The second England goal came on 32 minutes after Shearer, running onto a Ferdinand pass down the right channel, was adjudged to have been dragged back by Pflügler, well outside the penalty box. Thompson's resulting free kick beat the German wall and passed the outstretched German keeper high and to his left. Another immediate German reply saw a Bobic effort saved in front of goal, although he was ruled offside. On 34 minutes Albertz forced a block from Beasant having run through the England defenders onto a pass from Beinlich from inside the German half. A chance for England to lead the match for the first time came on 34 minutes, when Lee latched onto a poor German clearance and chipped the ball into Shearer who headed the ball back to Gascoigne, running into the centre of the penalty area. Instead of shooting however, Gascoigne passed it back to Shearer, whose saved shot was ruled offside. The first half ended with a free kick passing over the bar from Shearer, and the shot resulting from a long Shearer run into the box from the left wing blocked by Novotny.

===Second half===
The Germans started the second half with three fresh players and a returning Matthaus, the only German to be substituted in the first half. Immediately after the restart, a Shearer chance on goal was thwarted after the linesman blew for offside due to the retreating Ferdinand. The first 15 minutes of the second half were otherwise quiet, except for Beinlich missing a shot wide right on 51 minutes, having intercepted onto a poor pass out from Beasant. On 62 minutes, a Beardsley run into the box forced a blocked shot from Buchwald. After a foul by Lee on Borowka, the resulting free kick by Beinlich in a similar position to England's second goal passed over the bar. On 69 minutes a lobbed shot over the bar from Helmer from outside the penalty box came close for the Germans. Immediately afterwards, a long range Shearer shot forced a save from Reck diving down to his left.

Singer Craig David was the first celebrity brought into the game, bringing fresh legs into the England attack, and who on 72 minutes forced a save from Reck from a speculative shot along the ground. Howey then cleared the ball from Bobic lining up the clear chance of a header from just outside the 6 yard box. By 73 minutes, the Germans had switched to a 4–3–4 attacking formation to regain their lead, bringing immediate pressure, resulting in Beasant saving with a dive to his left from a Marschall shot, on a diagonal run in the box, and Bobic hitting the side netting from the resulting corner. Another scare for England came on 76 minutes when a Howey clearance on the line of a cross heading for Bobic looped straight into the air, but was safely collected by Beasant on the goal line. A minute later, a long range shot from Albertz hit the underside of the bar, bouncing back into play from the goal line, followed by Reck gathering the ball from the feet of Craig David at the other end of the pitch.

The decisive goal of the game came when Lee intercepted a German pass in the England half, and lofted a pass to Shearer making a run through the German centre-backs halfway into their half.
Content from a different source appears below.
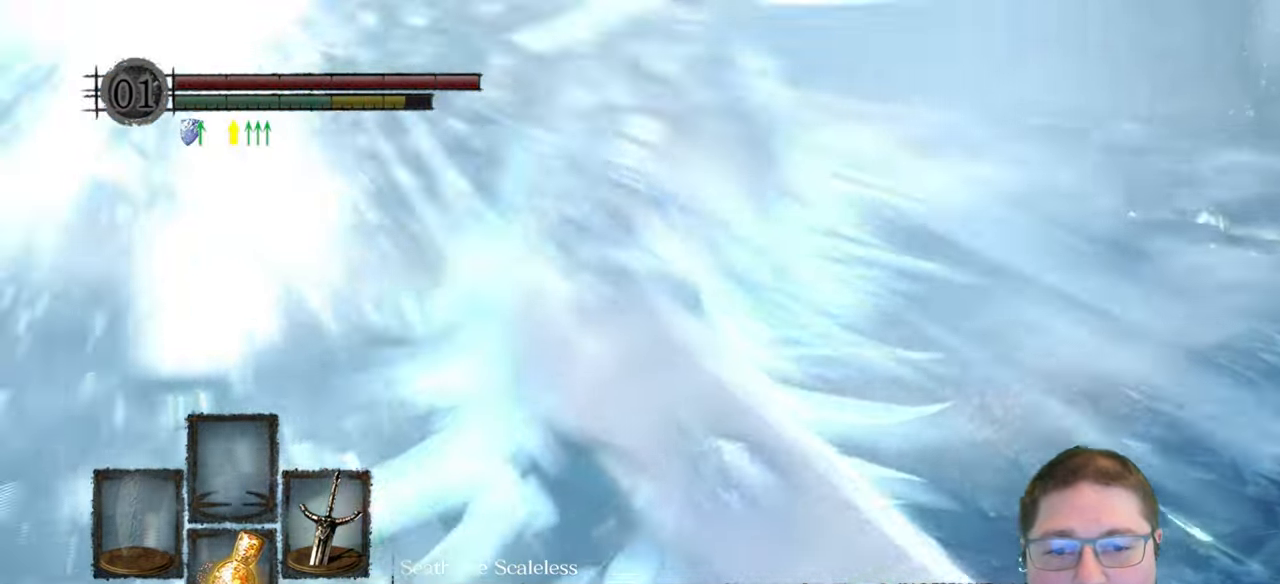
{"buttons": [], "left_stick": "right", "right_stick": "center", "button_events": []}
The chasing Novotny eventually brought down Shearer well inside the penalty box, with the referee deeming it to be a foul and a penalty, with the German adjudged to have taken 'ball and man' by the commentators. Shearer scored the resulting penalty past Reck's right hand side, who had guessed the correct way but could not reach the mid-height shot.

The immediate German response brought a block by Howey from an Albertz shot inside the penalty area, with Hodge also covering, and with Marschall later shooting wide. German pressure continued into the last ten minutes, Beresford blocked a Bobic volley at the last moment, and following that effort, Bobic seized on a poor Grayson back pass forcing a block from Beasant on 83 minutes, but headed the resulting rebound over the bar. An 86-minute dive from Shearer brought German protests, although the game ended precisely after 90 minutes of play with no stoppage time.

As match winners, the Bobby Robson trophy was lifted by Peter Beardsley and Paul Gascoigne, before the whole team performed a lap of honour of the stadium.